-- To-do item --
The entries are to be repeated exactly, with all pictures omitted.

--- Exercise input ---

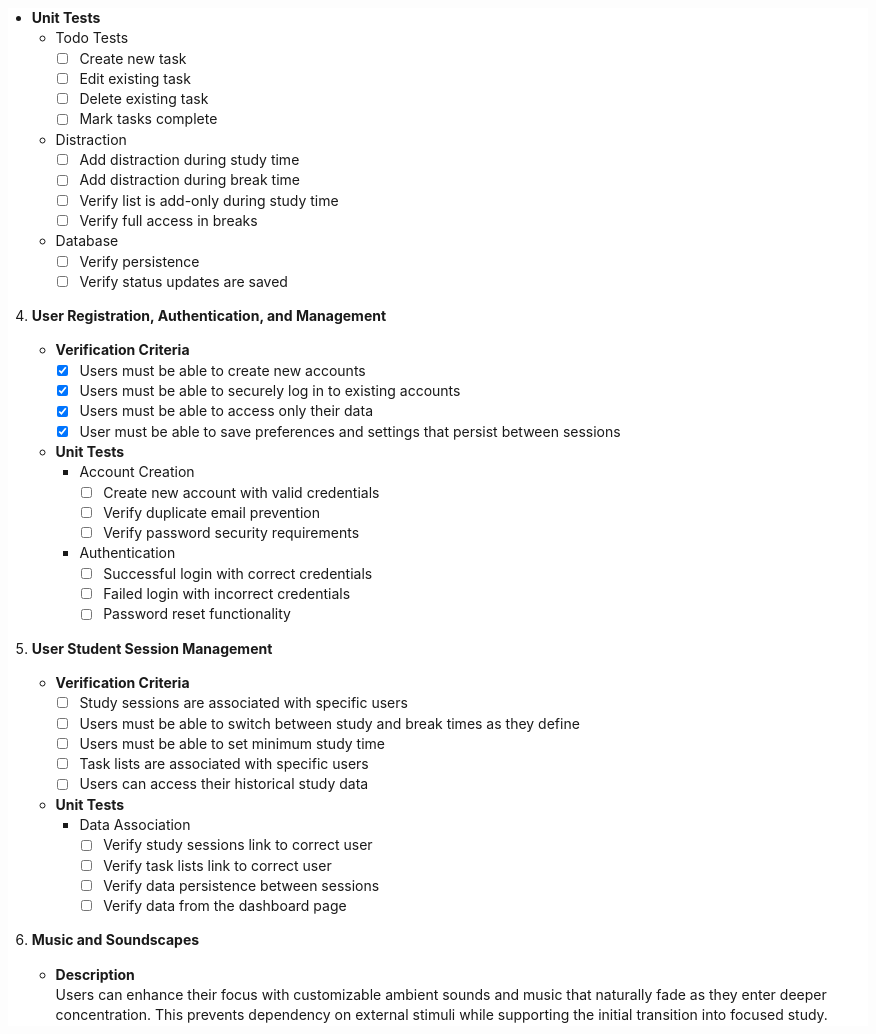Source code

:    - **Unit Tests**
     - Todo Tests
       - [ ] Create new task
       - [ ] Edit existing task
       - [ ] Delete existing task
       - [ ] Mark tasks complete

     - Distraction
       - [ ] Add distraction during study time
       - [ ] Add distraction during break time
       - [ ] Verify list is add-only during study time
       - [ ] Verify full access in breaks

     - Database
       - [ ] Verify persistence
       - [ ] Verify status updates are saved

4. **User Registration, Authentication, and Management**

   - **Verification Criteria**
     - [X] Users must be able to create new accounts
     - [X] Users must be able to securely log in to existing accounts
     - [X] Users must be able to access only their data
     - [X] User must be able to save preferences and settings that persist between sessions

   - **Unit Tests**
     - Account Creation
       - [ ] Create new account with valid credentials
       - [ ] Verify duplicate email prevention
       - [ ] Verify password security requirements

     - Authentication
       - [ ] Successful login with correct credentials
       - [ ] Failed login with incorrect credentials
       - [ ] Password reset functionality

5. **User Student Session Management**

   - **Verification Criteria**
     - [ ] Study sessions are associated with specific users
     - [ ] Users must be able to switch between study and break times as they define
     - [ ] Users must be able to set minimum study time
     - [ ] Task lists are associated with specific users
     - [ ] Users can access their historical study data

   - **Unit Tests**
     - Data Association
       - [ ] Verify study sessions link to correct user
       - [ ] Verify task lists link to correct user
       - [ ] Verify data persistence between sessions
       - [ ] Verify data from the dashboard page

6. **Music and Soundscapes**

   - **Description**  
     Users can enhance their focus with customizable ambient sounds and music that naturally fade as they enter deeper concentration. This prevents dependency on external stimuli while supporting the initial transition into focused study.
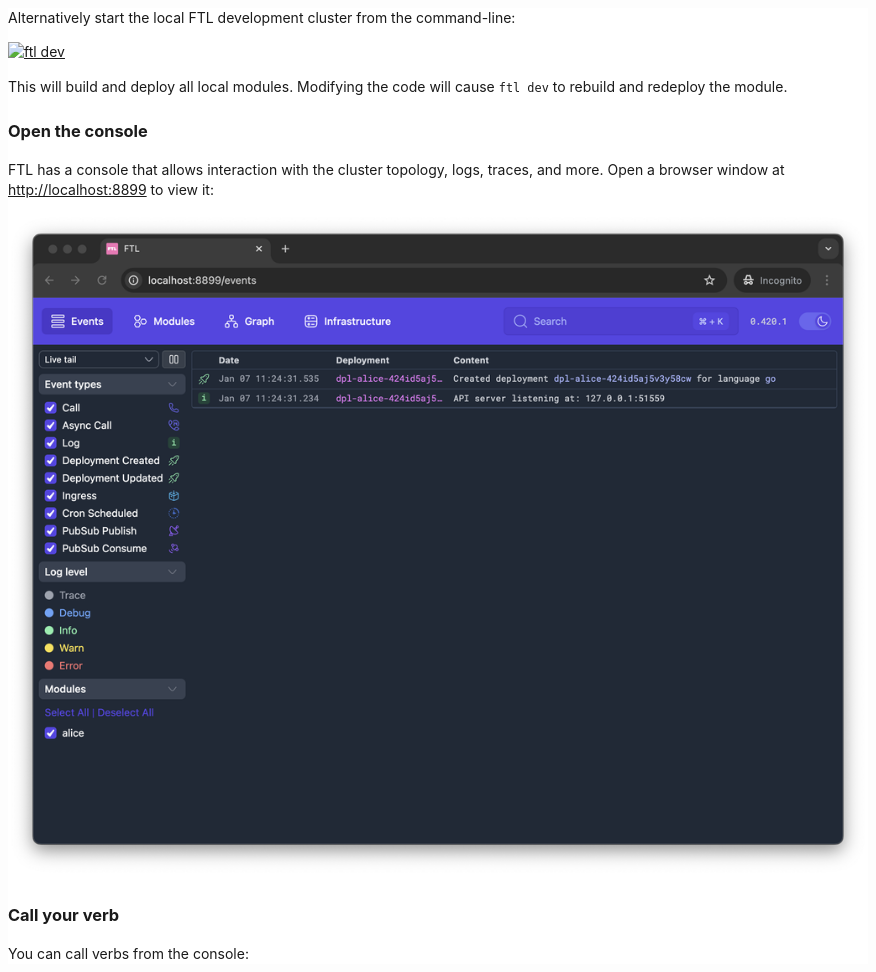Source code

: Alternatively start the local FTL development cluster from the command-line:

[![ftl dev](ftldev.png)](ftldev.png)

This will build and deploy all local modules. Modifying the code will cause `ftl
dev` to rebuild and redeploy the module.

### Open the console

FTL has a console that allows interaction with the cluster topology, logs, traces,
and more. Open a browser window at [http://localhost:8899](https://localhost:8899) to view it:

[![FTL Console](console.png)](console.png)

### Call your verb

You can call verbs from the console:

---

-- Exercise result --
Source code

:    - **Unit Tests**
     - Todo Tests
       - [ ] Create new task
       - [ ] Edit existing task
       - [ ] Delete existing task
       - [ ] Mark tasks complete

     - Distraction
       - [ ] Add distraction during study time
       - [ ] Add distraction during break time
       - [ ] Verify list is add-only during study time
       - [ ] Verify full access in breaks

     - Database
       - [ ] Verify persistence
       - [ ] Verify status updates are saved

4. **User Registration, Authentication, and Management**

   - **Verification Criteria**
     - [X] Users must be able to create new accounts
     - [X] Users must be able to securely log in to existing accounts
     - [X] Users must be able to access only their data
     - [X] User must be able to save preferences and settings that persist between sessions

   - **Unit Tests**
     - Account Creation
       - [ ] Create new account with valid credentials
       - [ ] Verify duplicate email prevention
       - [ ] Verify password security requirements

     - Authentication
       - [ ] Successful login with correct credentials
       - [ ] Failed login with incorrect credentials
       - [ ] Password reset functionality

5. **User Student Session Management**

   - **Verification Criteria**
     - [ ] Study sessions are associated with specific users
     - [ ] Users must be able to switch between study and break times as they define
     - [ ] Users must be able to set minimum study time
     - [ ] Task lists are associated with specific users
     - [ ] Users can access their historical study data

   - **Unit Tests**
     - Data Association
       - [ ] Verify study sessions link to correct user
       - [ ] Verify task lists link to correct user
       - [ ] Verify data persistence between sessions
       - [ ] Verify data from the dashboard page

6. **Music and Soundscapes**

   - **Description**  
     Users can enhance their focus with customizable ambient sounds and music that naturally fade as they enter deeper concentration. This prevents dependency on external stimuli while supporting the initial transition into focused study.
Source code

: Alternatively start the local FTL development cluster from the command-line:

[![ftl dev](ftldev.png)](ftldev.png)

This will build and deploy all local modules. Modifying the code will cause `ftl
dev` to rebuild and redeploy the module.

### Open the console

FTL has a console that allows interaction with the cluster topology, logs, traces,
and more. Open a browser window at [http://localhost:8899](https://localhost:8899) to view it:

[![FTL Console](console.png)](console.png)

### Call your verb

You can call verbs from the console:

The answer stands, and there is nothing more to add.